Now, the whole rollout is delayed indefinitely. They have to do a proper DPIA, pick the right DPA, and reportedly, re-purchase the licenses on the correct legal basis. Yes, you heard that right. Burning money!
While the original news article subtly tries to deflect some blame onto Microsoft, the r/sysadmin folks on Reddit are having absolutely none of it. The community is split into a few hilarious camps:
The "Gov IT is a Joke" Camp: Most users are just astounded by the sheer incompetence. "Just kinda amazing you can spend a third of a million dollars without knowing what you're doing," one user noted. The blame lies squarely on the local government's lack of due diligence.
The "Microsoft Would Fix This" Camp: Veteran sysadmins are calling BS on the "must repurchase" claim. Microsoft isn't usually evil enough to double-charge for a backend paperwork error. The consensus? They probably bought through a lazy middleman (MSP) who doesn't want to deal with the legwork to fix the agreement.
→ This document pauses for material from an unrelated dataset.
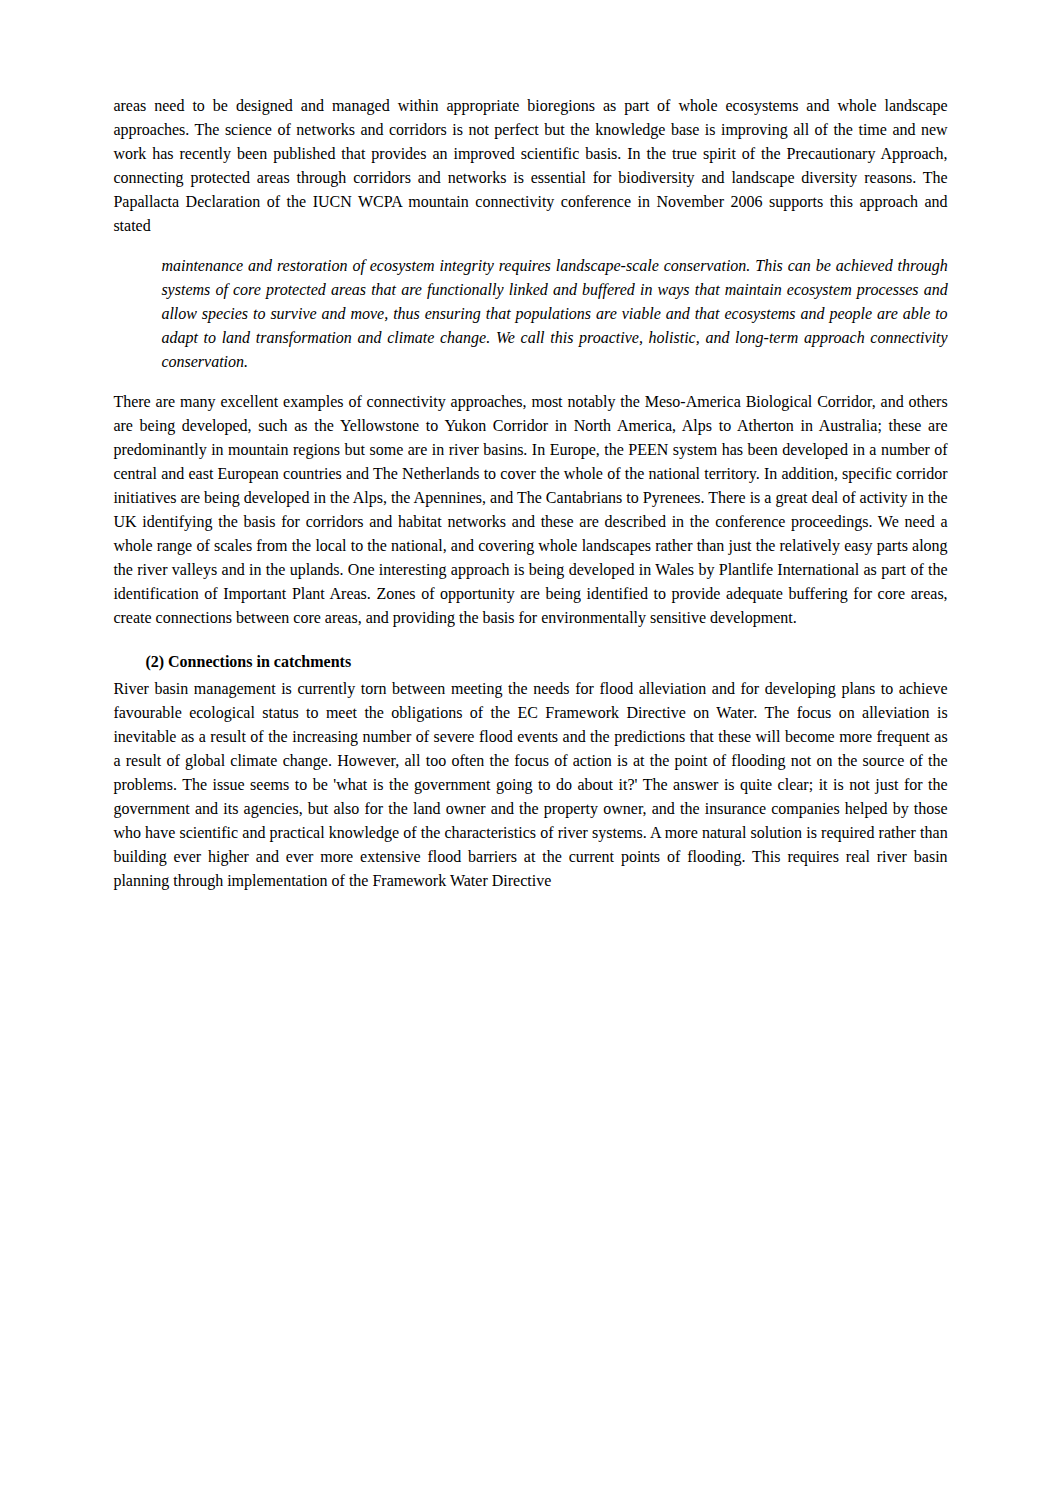areas need to be designed and managed within appropriate bioregions as part of whole ecosystems and whole landscape approaches. The science of networks and corridors is not perfect but the knowledge base is improving all of the time and new work has recently been published that provides an improved scientific basis. In the true spirit of the Precautionary Approach, connecting protected areas through corridors and networks is essential for biodiversity and landscape diversity reasons. The Papallacta Declaration of the IUCN WCPA mountain connectivity conference in November 2006 supports this approach and stated
maintenance and restoration of ecosystem integrity requires landscape-scale conservation. This can be achieved through systems of core protected areas that are functionally linked and buffered in ways that maintain ecosystem processes and allow species to survive and move, thus ensuring that populations are viable and that ecosystems and people are able to adapt to land transformation and climate change. We call this proactive, holistic, and long-term approach connectivity conservation.
There are many excellent examples of connectivity approaches, most notably the Meso-America Biological Corridor, and others are being developed, such as the Yellowstone to Yukon Corridor in North America, Alps to Atherton in Australia; these are predominantly in mountain regions but some are in river basins. In Europe, the PEEN system has been developed in a number of central and east European countries and The Netherlands to cover the whole of the national territory. In addition, specific corridor initiatives are being developed in the Alps, the Apennines, and The Cantabrians to Pyrenees. There is a great deal of activity in the UK identifying the basis for corridors and habitat networks and these are described in the conference proceedings. We need a whole range of scales from the local to the national, and covering whole landscapes rather than just the relatively easy parts along the river valleys and in the uplands. One interesting approach is being developed in Wales by Plantlife International as part of the identification of Important Plant Areas. Zones of opportunity are being identified to provide adequate buffering for core areas, create connections between core areas, and providing the basis for environmentally sensitive development.
(2) Connections in catchments
River basin management is currently torn between meeting the needs for flood alleviation and for developing plans to achieve favourable ecological status to meet the obligations of the EC Framework Directive on Water. The focus on alleviation is inevitable as a result of the increasing number of severe flood events and the predictions that these will become more frequent as a result of global climate change. However, all too often the focus of action is at the point of flooding not on the source of the problems. The issue seems to be 'what is the government going to do about it?' The answer is quite clear; it is not just for the government and its agencies, but also for the land owner and the property owner, and the insurance companies helped by those who have scientific and practical knowledge of the characteristics of river systems. A more natural solution is required rather than building ever higher and ever more extensive flood barriers at the current points of flooding. This requires real river basin planning through implementation of the Framework Water Directive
It's a signature issue, not a literal license issue.
The Math Geeks: One sharp user did the math and exposed a darker truth. €324k for 60k licenses over a 1-year term is dirt cheap (€0.45/user/month). But by the time Hanover wades through the local government red tape to re-do their DPIA and DPA, the 1-year license term will likely expire anyway. So yeah, technically, they will have to buy them again because time ran out!
We're just watching from the sidelines with our popcorn, but there's a serious survival lesson here for us techies in the trenches.
First, compliance isn't just a corporate buzzword. When it comes to GDPR and kids' data, you do not play the "move fast and break things" game. You do the paperwork first, or you don't do it at all.
Second, don't let management force you into making massive purchases without legal or compliance sign-off. In many schools and SMBs, the lone IT guy (or even a random teacher) gets tasked with buying software. When audits happen and things hit the fan, guess who gets thrown under the bus?
Bottom line: If there's a big budget involved, always get it in writing. "Hey boss, can you review and approve this?" Let the suits take the fall. Stay safe out there, nerds!